Label-gate awareness gap¶

Charlie respects CODEOWNERS (it reads CLAUDE.md and skips protected paths) but didn't initially honor blocked:device or other blocked:* labels — PR #85 opened against blocked:device issue

76 anyway. CLAUDE.md was updated (same commit `207264d`) to¶

require skipping blocked:* and human-only labels. Watch for this remaining a gap in practice.

Forgetting cache-bust on static-asset changes (resolved)¶

Before #96 landed: every change to static/js/voice-note.js had to include a manual bump of the ?v=N query string in templates/base.html. Charlie forgot in PR #89, which meant the fix never reached the operator's browser and produced a phantom follow-up bug (issue #88 was filed against #89's pre-deploy behavior). The static_hash() Jinja helper (PR #96) automates this; the rule is no longer needed.
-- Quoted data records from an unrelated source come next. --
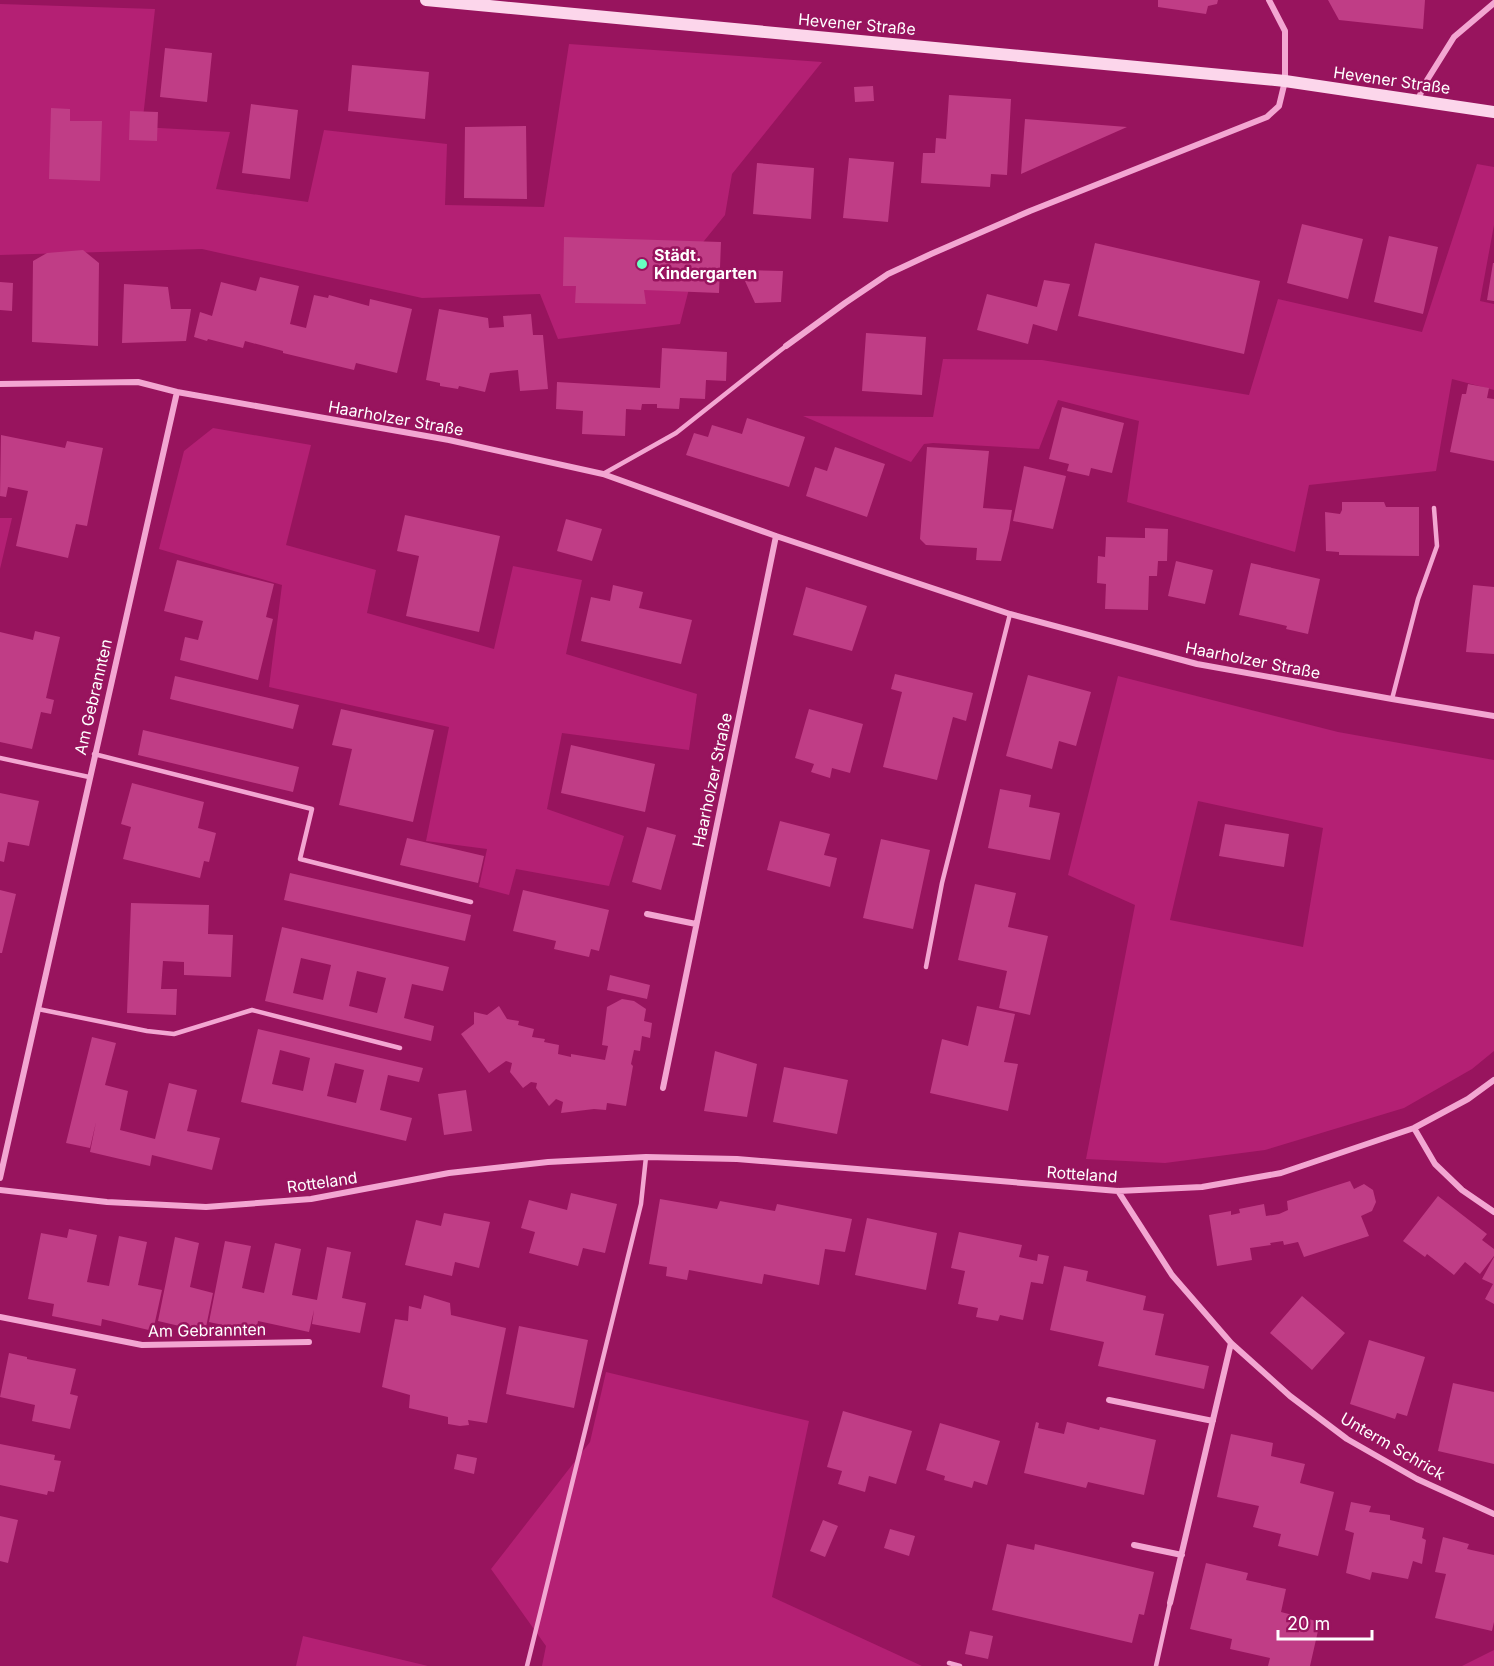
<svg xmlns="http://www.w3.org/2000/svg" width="1494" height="1666" viewBox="0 0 1494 1666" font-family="Inter,sans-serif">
<rect width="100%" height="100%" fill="#98145e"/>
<path fill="#b42074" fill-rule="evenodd" d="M0,4l155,5 -13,118 88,5 -14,57 92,13 16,-72 123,14 -2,61 99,2 25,-163 253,18 -90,112 -7,41 -25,31 -20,78 -122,15 -18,-45 -118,4 -220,-49 -202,6z
M1477,164l17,3v58l-14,76 14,3v86l-42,-11 -16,92 -127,14 -14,67 -168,-50 12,-81 -81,-21 -19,49 -106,-6 -9,1 -13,18 -108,-46 130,1 10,-58 99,1 207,35 29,-96 144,33z
M213,428l98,17 -25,100 90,25 -9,43 127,36 19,-83 69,14 -16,74 131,40 -8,56 -127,-17 -15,76 77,27 -15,50 -93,-17 -7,26 -30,-8 8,-38 -61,-8 23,-114 -180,-40 13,-102 -123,-36 25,-98z
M0,518h12l-12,51z
M1118,676l220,56 156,28v291l-22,18 -68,39 -139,42 -100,13 -79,-4 49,-254 -67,-30zM1198,801l125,27 -20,119 -133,-27z
M606,1372l203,49 -37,176 150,69h-380l4,-20 -55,-77 99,-127z
M303,1636l125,30h-132z
M1494,1650v16h-32z"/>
<path fill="#c03d86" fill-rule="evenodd" d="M1158,0h60l-1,4 -9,2 -2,8 -48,-7z
M1328,0h97l-2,29 -84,-9z
M165,48l47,5 -5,49 -47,-5z
M352,65l77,7 -4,47 -77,-8z
M873,86l1,15 -19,1 -1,-15z
M949,95l62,4 -4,76 -16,-1 -1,13 -69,-4 2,-30h12l1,-15 10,1z
M251,104l47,6 -8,69 -48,-6z
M51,108l19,1v12h32l-2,60 -51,-2z
M130,111l28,1 -1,29 -28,-1z
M1025,119l102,8 -106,47z
M526,126l1,73 -63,-1 1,-71z
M849,158l45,4 -6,60 -45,-4z
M757,163l57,5 -3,51 -58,-5z
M1302,224l61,15 -15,60 -61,-16z
M1389,236l49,11 -15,67 -49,-12z
M564,237l157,5 -2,51 -75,-3 2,14 -71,-1 1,-17h-13z
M1095,243l165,38 -16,73 -166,-38z
M83,250l16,13 -1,83 -66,-4 1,-81 14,-8z
M1493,263h1v38l-7,-1z
M740,270l43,1 -2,31 -26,1z
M260,277l39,9 -9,38 16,4 8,-33 14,3 1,-3 40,11 1,-7 42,10 -15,64 -41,-10 -2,7 -71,-17v-2l-38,-10 -2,7 -35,-9 -1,2 -13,-4 6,-25 12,4 9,-34 35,9z
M1044,280l26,4 -13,47 -24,-7 -5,20 -51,-14 10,-36 50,13z
M0,282l13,1 -1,28 -12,-1z
M124,284l44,3 3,22h20l-5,32 -64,2z
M439,309l49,9 1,10 15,-1 -1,-11 28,-2 2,21h10l5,54 -28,2 -2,-21 -28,3 -5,19 -26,-6 -1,3 -18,-3v-3l-14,-3z
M866,333l60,4 -4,58 -60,-4z
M662,348l65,4 -1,29 -20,-1 -1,19 -25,-1 -1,11 -22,-1v-4h-15l-1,6 -15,-1 -1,27 -43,-2 1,-23 -27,-2 1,-27 103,6z
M1468,384l21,4 -2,10 7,1v62l-44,-9 12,-58h4z
M1062,407l62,16 -12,50 -21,-5 -2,8 -22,-5 2,-7 -20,-5z
M747,418l58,19 -16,50 -103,-32 8,-22 14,4 4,-12 30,9z
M1,435l64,13 2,-7 36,7 -16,78 -11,-2 -8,34 -52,-12 12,-55 -20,-4 -2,10 -6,-1z
M835,447l50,17 -18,53 -61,-21 9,-29 12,4z
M927,447l62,4 -6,57 29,2 -3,19 -8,32 -25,-1 1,-12 -51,-3 -6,-6z
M1024,466l42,10 -13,53 -40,-8z
M1342,502h42l2,5h33v49l-80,-1v-3l-13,-1 -1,-39 15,2 2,-4z
M405,515l95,21 -21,96 -73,-16 13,-60 -22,-5z
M566,519l36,10 -10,32 -35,-10z
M1145,528l23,1 -1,32h-9l-1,15h-8l-1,34 -43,-1 1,-25 -9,-1 1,-27 7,1 1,-20 39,1z
M177,560l97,24 -8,33 7,2 -15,61 -78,-20 5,-23 13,3 5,-19 -39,-10z
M1176,561l37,9 -8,34 -37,-8z
M1251,563l69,16 -12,55 -22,-5 1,-3 -48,-11z
M613,585l30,7 -4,16 53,12 -11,44 -100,-23 10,-44 19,4z
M1473,585l21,2v67l-28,-2z
M806,587l61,19 -15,45 -59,-16z
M35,631l25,6 -14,61 8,2 -3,14 -10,-2 -9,37 -32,-7v-110l33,8z
M895,674l78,19 -7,28 -13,-4 -16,63 -54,-13 19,-75 -11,-3z
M1028,675l63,17 -15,54 -17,-5 -7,28 -46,-13z
M175,676l124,29 -6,24 -123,-30z
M341,709l93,21 -21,92 -74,-17 13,-56 -20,-4z
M809,709l54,15 -13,49 -18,-5 -2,10 -19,-6 3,-8 -19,-6z
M143,730l156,37 -6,25 -155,-37z
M571,745l84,19 -10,48 -84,-19z
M132,783l72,19 -6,26 18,5 -7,29 -5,-1 -4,17 -77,-19 8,-32 -10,-3z
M1000,789l31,6 -2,12 31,6 -10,47 -62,-12z
M0,793l39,8 -10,45 -21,-4 -4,20 -4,-1z
M780,821l50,13 -6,21 13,3 -7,29 -63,-17z
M1225,824l64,10 -5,33 -65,-11z
M647,827l29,8 -15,55 -29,-8z
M407,838l77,18 -6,27 -78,-18z
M881,839l49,11 -17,79 -50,-11z
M290,873l181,42 -6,26 -181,-41z
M975,884l41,9 -8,34 40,9 -18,79 -31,-7 8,-37 -49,-11z
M0,890l16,4 -14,59h-2z
M523,890l86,20 -10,41 -8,-2 -2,8 -35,-8 2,-8 -43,-10z
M131,903l78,2 -1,29 25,1 -2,42 -47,-2v-13l-21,-1 -2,28h16l-1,26 -49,-2z
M282,927l167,40 -6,24 -31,-7 -8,34 30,8 -3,15 -166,-40zM301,958l30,7 -8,35 -30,-7zM357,971l29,7 -9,35 -28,-7z
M610,975l40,10 -3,14 -40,-9z
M622,999l12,2 12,8 -2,12 8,2 -2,15 -8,-2 -2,15 -6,-1 -3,14 2,2 -7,40 -19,-3 -1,7 -12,-1 -33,4 2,-11 -7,-3 -7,7 -13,-18 1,-5 -6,-1 -8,6 -13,-16 2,-9 -6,-2 -17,12 -28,-39 13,-10v-12l13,3 12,-9 8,13 12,2 -1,4 16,4 -2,8 13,2 -1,3 15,3 -1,9 13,3v-3l34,6 3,-14 -6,-1 5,-38z
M977,1006l38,8 -11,48 14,2 -10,47 -78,-18 12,-54 26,7z
M258,1029l165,39 -4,14 -31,-7 -8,35 32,8 -6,23 -165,-39zM280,1050l30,8 -7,33 -31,-7zM335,1063l29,7 -8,33 -29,-7z
M92,1037l24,6 -11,42 23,6 -8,39 35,9 14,-56 28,7 -10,41 33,7 -8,32 -60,-15 -2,11 -60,-14 6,-30 -6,26 -24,-5z
M715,1051l42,13 -10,53 -43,-6z
M784,1067l64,13 -11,54 -64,-12z
M466,1090l6,41 -28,4 -6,-41z
M1350,1181l4,8 10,-5 9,6 3,12 -4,9 -11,5 8,20 -65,21 -6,-15 -14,3 -1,-4 -13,2 1,2 -21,3 2,12 -35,6 -8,-51 22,-4v4l9,-2 -1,-4 25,-5 2,12 13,-2 9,-4 -1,-9z
M571,1193l46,11 -12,49 -22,-5 -5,18 -49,-13 6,-21 -14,-4 8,-28 38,10z
M1438,1196l49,38 -5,6 12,9v7l-14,18 -15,-12 -11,13 -27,-21 -2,3 -22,-16z
M660,1199l57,10 3,-8 55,10 2,-7 75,15 -7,33 -20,-3 -6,36 -55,-11 -2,10 -73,-14 -2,10 -21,-4 1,-9 -18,-3z
M444,1213l46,9 -11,46 -24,-6 -3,14 -47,-11 11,-45 25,6z
M867,1218l70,15 -11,57 -71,-15z
M69,1229l28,6 -10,47 22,4 10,-50 28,6 -9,43 24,5 -9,41 -51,-12 -1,7 -49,-10 2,-12 -26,-5 13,-66 26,5z
M959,1232l63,13 -3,12 18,4 1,-7 11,2 -6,28 -12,-2 -8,38 -23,-5 -2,6 -22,-4 2,-9 -20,-4 7,-33 -14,-3z
M175,1237l24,6 -9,44 23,6 -8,39 -47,-11z
M225,1241l26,5 -9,42 22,5 11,-50 26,6 -9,46 25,5 10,-53 24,5 -9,46 24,5 -6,30 -48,-9 2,-14 -5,22 -51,-11 -2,11 -47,-10z
M1494,1257v47l-9,-5 8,-15 -11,-5z
M1064,1266l24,5 -2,10 60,15 -3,14 21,4 -9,41 54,11 -5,23 -106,-23 6,-24 -54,-12z
M424,1295l26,8 1,12 55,13 -19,95 -19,-3 1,5 -9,1 -12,-2v-7l-39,-9 1,-13 -28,-8 13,-68 13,2 1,-15 12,3z
M1302,1296l43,37 -33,37 -42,-37z
M519,1326l69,14 -14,68 -68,-14z
M1369,1340l56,17 -18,59 -10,-3 -2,6 -45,-15z
M9,1353l18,4v2l49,10 -6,25 8,2 -8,33 -38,-8 3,-16 -35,-8z
M1453,1383l41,9v72l-56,-13z
M843,1411l69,20 -16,53 -27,-8 -4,16 -27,-8 4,-13 -15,-4z
M1036,1422l3,1 -1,5 26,6 3,-12 32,8 1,-3 56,13 -12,55 -56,-13 -2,6 -62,-15z
M940,1423l60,18 -13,44 -13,-4 -2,7 -28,-8 1,-4 -19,-6z
M1231,1434l42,9 -2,13 34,8 -5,19 34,9 -16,64 -40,-10 3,-12 -28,-7 6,-21 -42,-9z
M0,1444l55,11 -1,5 7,1 -7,31 -6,-1 -1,4 -47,-10z
M457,1454l20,4 -3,16 -20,-5z
M1351,1502l20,4 -2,6 21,3v5l34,8 -2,10 4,2 -4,24 -9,-3 -5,18 -36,-7 -2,8 -24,-7 8,-40 -9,-3z
M0,1516l18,4 -10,43 -8,-2z
M823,1520l15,6 -13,31 -15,-6z
M890,1529l25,7 -6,20 -25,-8z
M1443,1537l26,7 -2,5 27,6v67l-2,9 -57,-13 11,-44 -11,-2z
M1007,1544l27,6 1,-6 119,28 -10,43 -5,-1 -7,29 -140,-33z
M1206,1563l42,10 -2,7 40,9 -5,23 39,10 -10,44h-42l2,-8 -40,-9 2,-10 -42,-10z
M970,1631l23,5 -5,23 -23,-5z"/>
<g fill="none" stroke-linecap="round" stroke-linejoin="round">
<path stroke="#f3a6d2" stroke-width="4.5" d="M603,474l73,-41 110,-87
M1392,699l26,-100 19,-53 -3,-38
M94,754l218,55 -12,50 171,43
M0,758l89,19
M926,967l16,-84 68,-269
M38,1009l109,22 27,3 78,-24 148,38
M949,1663l11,3
M527,1666l114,-462 5,-47
M1156,1666l14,-63"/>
<path stroke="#f3a6d2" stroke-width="6" d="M1418,100l6,-15 30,-48 40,-34
M786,346l59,-43 43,-29 43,-20 99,-43 237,-94 12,-11 6,-25v-50l-16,-31
M0,384l138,-2 39,10 272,48 154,34 173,62 234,78 187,50 195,35 102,17
M647,914l49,10
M663,1088l113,-552
M1414,1128l21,36 27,26 32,22
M0,1178l177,-786
M0,1190l107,12 99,5 105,-8 138,-26 99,-11 98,-5 91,2 381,32 84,-4 79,-14 133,-45 54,-29 26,-19
M1118,1191l54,84 59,68 59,53 57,43 70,40 77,35
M0,1317l142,28 167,-3
M1109,1400l104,21
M1134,1545l48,10
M1170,1603l61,-260"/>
<path stroke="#fcd6eb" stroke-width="12" d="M426,0l859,81 209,31"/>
</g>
<circle fill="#68ffc1" stroke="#98145e" stroke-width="2" cx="642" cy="264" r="6"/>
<g text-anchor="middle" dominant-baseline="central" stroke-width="5" stroke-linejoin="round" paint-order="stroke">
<g font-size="16" fill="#fff" stroke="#98145e">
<text transform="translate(857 24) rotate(5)">Hevener Straße</text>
<text transform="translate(1392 80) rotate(8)">Hevener Straße</text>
<text transform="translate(396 418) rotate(10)">Haarholzer Straße</text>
<text transform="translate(1253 660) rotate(11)">Haarholzer Straße</text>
<text transform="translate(93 697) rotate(-77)">Am Gebrannten</text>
<text transform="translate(712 780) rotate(-78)">Haarholzer Straße</text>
<text transform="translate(1082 1174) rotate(4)">Rotteland</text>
<text transform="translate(322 1182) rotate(-8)">Rotteland</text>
<text transform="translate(207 1330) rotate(-1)">Am Gebrannten</text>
<text transform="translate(1393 1446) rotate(30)">Unterm Schrick</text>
</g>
<g font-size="16" font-weight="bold" fill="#fff" stroke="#98145e" text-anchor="start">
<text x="654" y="255">Städt.<tspan x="654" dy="18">Kindergarten</tspan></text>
</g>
</g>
<path d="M1278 1630v9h94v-9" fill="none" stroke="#ffffff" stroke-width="3"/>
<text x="1287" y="1630" font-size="18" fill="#ffffff" stroke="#98145e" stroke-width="4.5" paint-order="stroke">20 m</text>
</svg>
When you (the operator) need to intervene¶

Agent PR is wrong: leave a review comment with agent-blocked label; the agent backs off. Fix manually or rewrite the issue spec.
Agent picked the wrong scope: change the complexity:* label; Charlie will refuse on the next loop.
Agent is looping: revoke Charlie's App temporarily (one click) from the repo's Installed GitHub Apps settings. Investigate before re-enabling.
An issue needs human attention: add human-only manually; nobody acts.
Agent surfaces a better solution than the spec (as in #49 → #52): reply on the issue with explicit approval ("proceed with X on #N"), then it acts on the approved path.